Critics were predictably split on the movie, with some seeing it as the affable spoof I think it is and others seeing it as a lazy, vulgar cash-in on the Bond craze, which it also is. Minus disappointed fans of the Matt Helm novels, audiences were a bit more unified than critics in their support of the film. Irving Allen already had plans to make more Matt Helm movies — the second was already in production — but the smashing success of The Silencers guaranteed another. Thanks to his clever demand for a portion of the film’s box office, Dean Martin suddenly found himself one of the highest-paid actors in Hollywood. Although the profits of The Silencers paled in comparison to those of recent Bond film Thunderball, Dean Martin ended up making substantially more money for the film than Sean Connery.

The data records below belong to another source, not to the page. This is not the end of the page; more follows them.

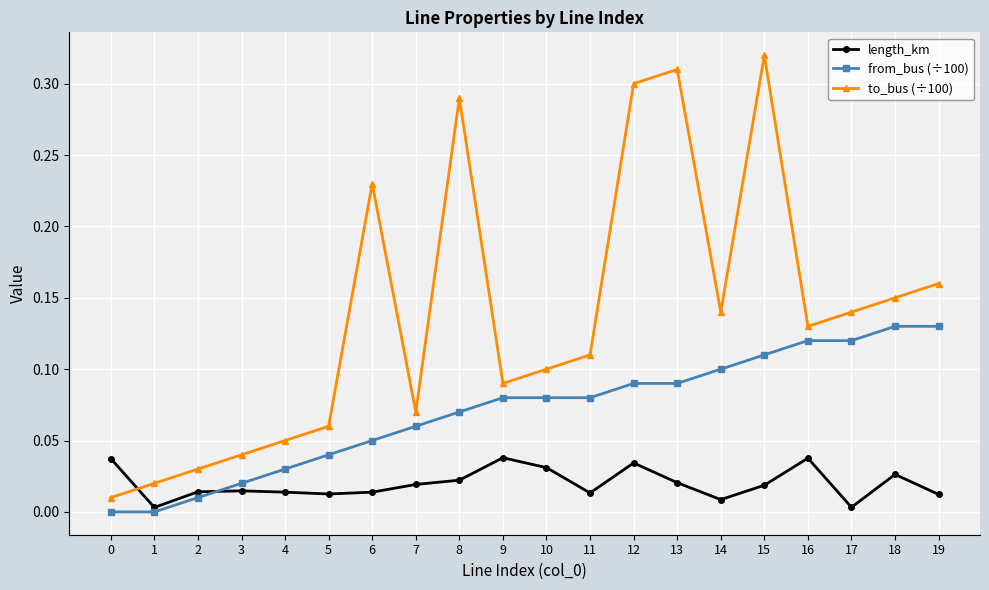

Which series has the largest total across all categories?

to_bus (÷100)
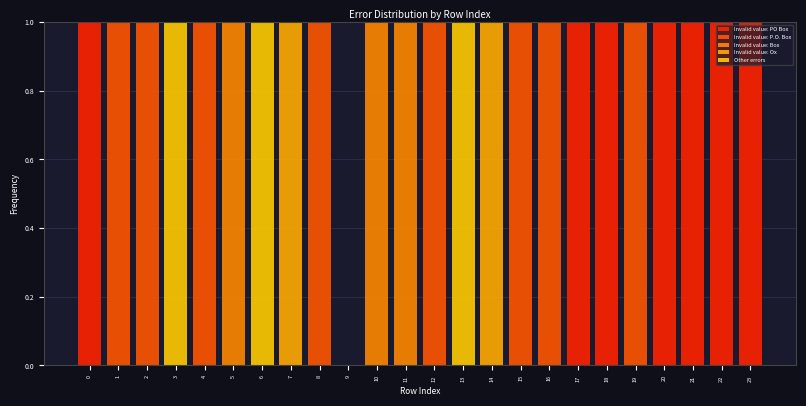

Are the bars grouped side by side (vs. stacked)?

No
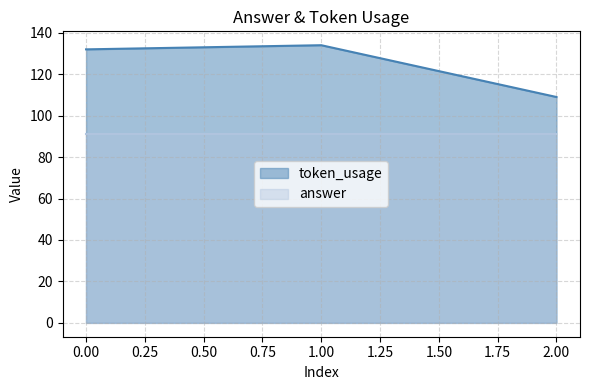

What is the change in value from 0 to 2?

-23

Connery, looking at Martin’s pay-day, thought that maybe as the iconic star of the most popular movie franchise in the entire world, he should be making something a little closer to the bank made by the drunken star of a jokey Bond knock-off. So James Bond walked into the office of producer Cubby Broccoli, pointed to the high paycheck being cashed by the star of the film made by Broccoli’s old partner, and suggested that maybe ol’ Sean Connery ought to have himself a similar profit-sharing plan. Broccoli laughed at the idea, claiming that it was James Bond, not Sean Connery — who had been basically a nobody body builder from Scotland when he was cast in the lead role — who people wanted to see. The Bond series made Connery, so it could just as easily make another guy. Connery was stung, and he made Broccoli put the claim to the test. In the wake of The Silencers, Sean Connery announced that the next James Bond film — 1967’s You Only Live Twice — would be his last.
If the success of Dean Martin and The Silencers caused waves at Eon Productions even while never remotely challenging the Bond films at the box office, it was nothing but sunshine and roses for Irving Allen, Dean Martin, and Donald Hamilton. Between the movie and his TV show, Martin was one of the most popular and highest paid entertainers in America. Even though the film bore only the scantiest resemblance to Donald Hamilton’s source material, interest in his books spiked. In 1966, he released the tenth book in the series, The Betrayers, and enjoyed a greater level of critical and mass appeal than he’d ever had. Irving Allen announced that the next Matt Helm movie was already in production, with Martin reprising his role and the ante being upped in terms of gorgeous locations, action, and beautiful women. Based on one of the darkest and most violent of Hamilton’s novels, the new movie – Murderers’ Row — promised to be very much the opposite of its source material.